• DOCUMENT EXCERPT
━━━━━━━━━━
Watch The Cup Measures

If a recipe calls for a cup of whole almonds, that can push past 800 calories. Split the batch into portions if you plan to snack from it later. When chopping, remember that pieces nest tighter, so the same cup can hold more kernels by weight.

Storage Tips That Help Portions

Pre-Portion Once, Snack All Week

Fill a few small containers at 28–30 g each right after you buy a bag. Future-you will thank present-you when hunger hits and the serving is already set.

Keep Crunch, Keep Accuracy

Store almonds in a cool spot with a tight-sealing jar or in the fridge. Crisp kernels are easier to portion cleanly. Soft or stale nuts tend to clump, which makes scoops inconsistent.

Recipe Swaps And Quick Uses

From Salad Topper To Blender Jar

Toast raw almonds in a dry pan for a minute or two to lift aroma without oil. Toss over salads, oatmeal, or roasted veggies. For sauces, grind measured raw almonds, then add liquid. Measuring first keeps calories predictable.
━━━━━━━━━━
• DATA ROWS
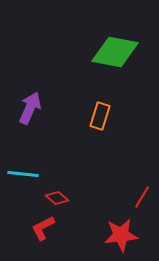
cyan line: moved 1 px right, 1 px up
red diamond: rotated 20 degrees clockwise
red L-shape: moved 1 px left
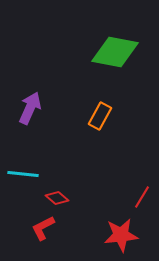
orange rectangle: rotated 12 degrees clockwise
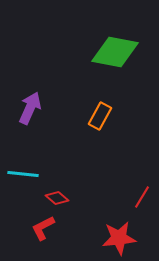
red star: moved 2 px left, 3 px down
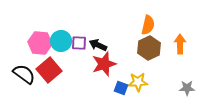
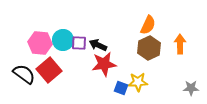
orange semicircle: rotated 12 degrees clockwise
cyan circle: moved 2 px right, 1 px up
red star: rotated 10 degrees clockwise
gray star: moved 4 px right
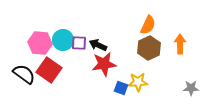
red square: rotated 15 degrees counterclockwise
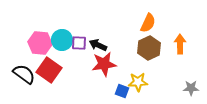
orange semicircle: moved 2 px up
cyan circle: moved 1 px left
blue square: moved 1 px right, 3 px down
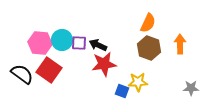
brown hexagon: rotated 15 degrees counterclockwise
black semicircle: moved 2 px left
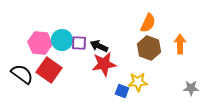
black arrow: moved 1 px right, 1 px down
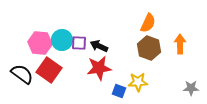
red star: moved 5 px left, 4 px down
blue square: moved 3 px left
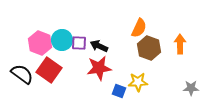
orange semicircle: moved 9 px left, 5 px down
pink hexagon: rotated 15 degrees clockwise
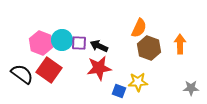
pink hexagon: moved 1 px right
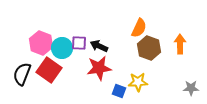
cyan circle: moved 8 px down
black semicircle: rotated 105 degrees counterclockwise
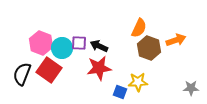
orange arrow: moved 4 px left, 4 px up; rotated 72 degrees clockwise
blue square: moved 1 px right, 1 px down
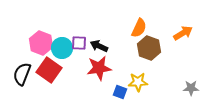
orange arrow: moved 7 px right, 7 px up; rotated 12 degrees counterclockwise
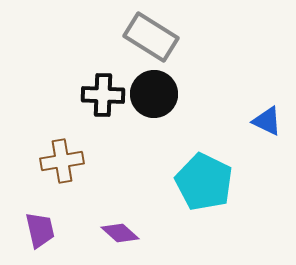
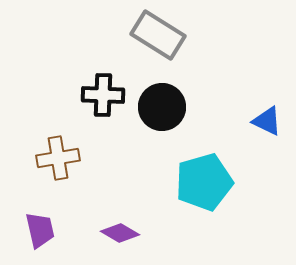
gray rectangle: moved 7 px right, 2 px up
black circle: moved 8 px right, 13 px down
brown cross: moved 4 px left, 3 px up
cyan pentagon: rotated 30 degrees clockwise
purple diamond: rotated 12 degrees counterclockwise
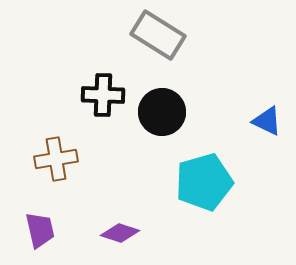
black circle: moved 5 px down
brown cross: moved 2 px left, 1 px down
purple diamond: rotated 12 degrees counterclockwise
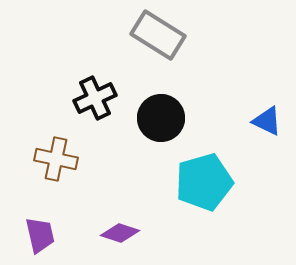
black cross: moved 8 px left, 3 px down; rotated 27 degrees counterclockwise
black circle: moved 1 px left, 6 px down
brown cross: rotated 21 degrees clockwise
purple trapezoid: moved 5 px down
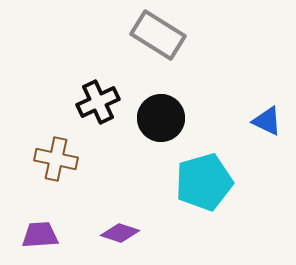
black cross: moved 3 px right, 4 px down
purple trapezoid: rotated 81 degrees counterclockwise
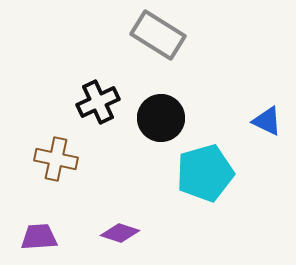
cyan pentagon: moved 1 px right, 9 px up
purple trapezoid: moved 1 px left, 2 px down
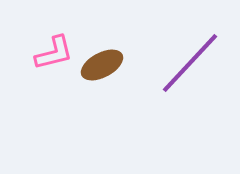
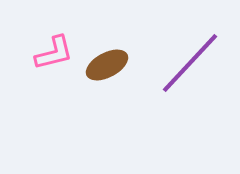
brown ellipse: moved 5 px right
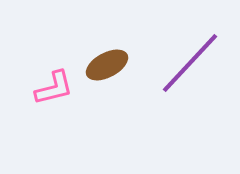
pink L-shape: moved 35 px down
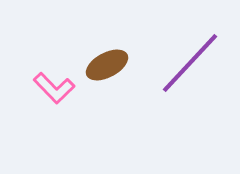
pink L-shape: rotated 60 degrees clockwise
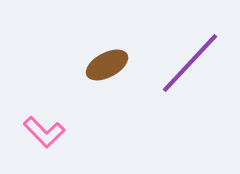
pink L-shape: moved 10 px left, 44 px down
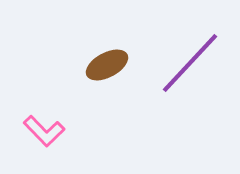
pink L-shape: moved 1 px up
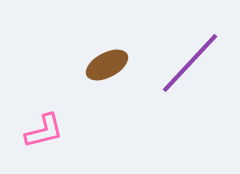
pink L-shape: rotated 60 degrees counterclockwise
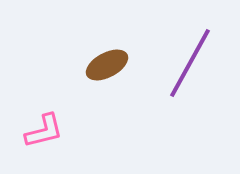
purple line: rotated 14 degrees counterclockwise
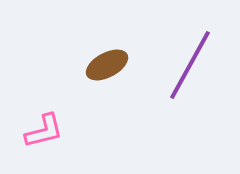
purple line: moved 2 px down
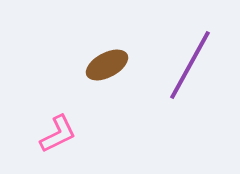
pink L-shape: moved 14 px right, 3 px down; rotated 12 degrees counterclockwise
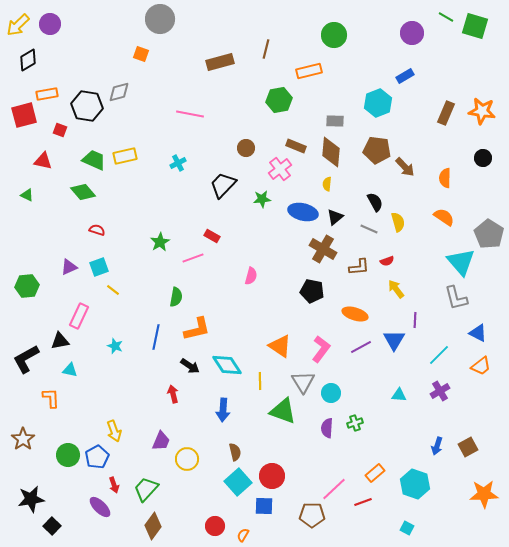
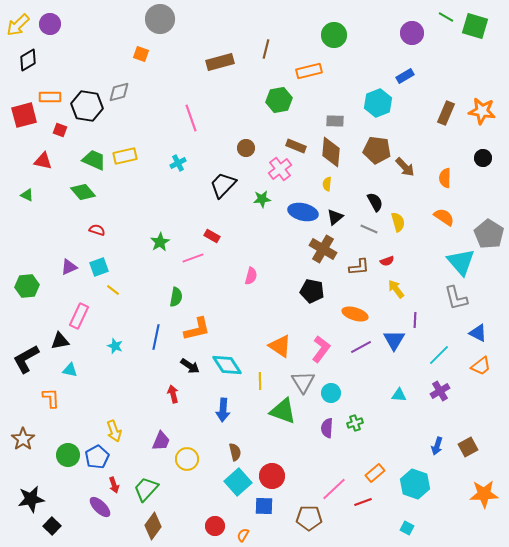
orange rectangle at (47, 94): moved 3 px right, 3 px down; rotated 10 degrees clockwise
pink line at (190, 114): moved 1 px right, 4 px down; rotated 60 degrees clockwise
brown pentagon at (312, 515): moved 3 px left, 3 px down
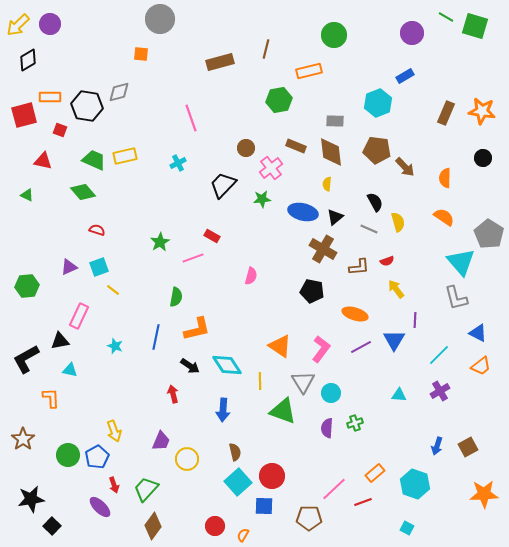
orange square at (141, 54): rotated 14 degrees counterclockwise
brown diamond at (331, 152): rotated 12 degrees counterclockwise
pink cross at (280, 169): moved 9 px left, 1 px up
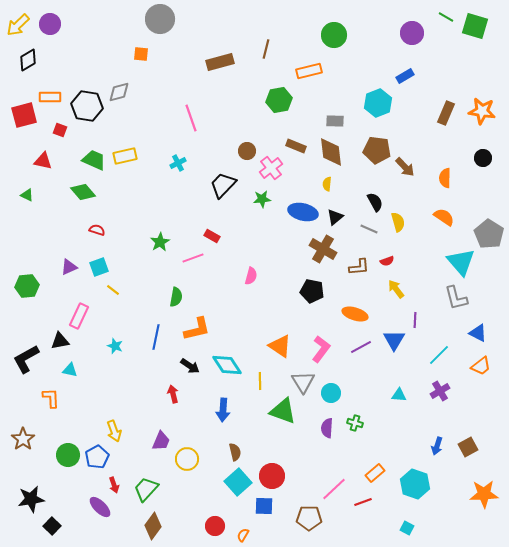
brown circle at (246, 148): moved 1 px right, 3 px down
green cross at (355, 423): rotated 35 degrees clockwise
━━━━━━━━━━
• PROBLEMS AND TASKS
a. Quote the almond portion text word for word, starting with "Keep Crunch, Keep" and going on through "keeps calories predictable.".
b. In the almond portion text, shorten the paragraph that begins "Store almonds in a cool spot" into a brief list that keeps its main facts.
c. Carry on the almond portion text from the point where it stops.
The records have nothing to do with what you're asked to do here.

• ANSWER LIST
a.
Keep Crunch, Keep Accuracy

Store almonds in a cool spot with a tight-sealing jar or in the fridge. Crisp kernels are easier to portion cleanly. Soft or stale nuts tend to clump, which makes scoops inconsistent.

Recipe Swaps And Quick Uses

From Salad Topper To Blender Jar

Toast raw almonds in a dry pan for a minute or two to lift aroma without oil. Toss over salads, oatmeal, or roasted veggies. For sauces, grind measured raw almonds, then add liquid. Measuring first keeps calories predictable.

b.
- Keep almonds in a cool spot in a tight-sealing jar, or in the fridge.
- Crisp kernels are easier to portion cleanly.
- Soft or stale nuts clump, so scoops come out inconsistent.

c.
Almond Butter Cross-Check

If you swap to almond butter, stick with the same weight for a fair trade. Two level tablespoons usually weigh about 32 g, which will sit a touch above the 1 oz nut serving. Read the jar for the exact grams per serving.

Smart Label Reading

Scan Three Lines

On any almond package, scan calories per serving, grams per serving, and servings per bag. When those three are clear, you can plan snacks or recipe add-ins without guesswork.

Salt And Seasonings

Seasoned blends can carry sugar, starches, or honey powders. Those tweaks are small in a single serving, yet they can stack fast across a few handfuls. If you want plain numbers, pick raw, unsalted kernels.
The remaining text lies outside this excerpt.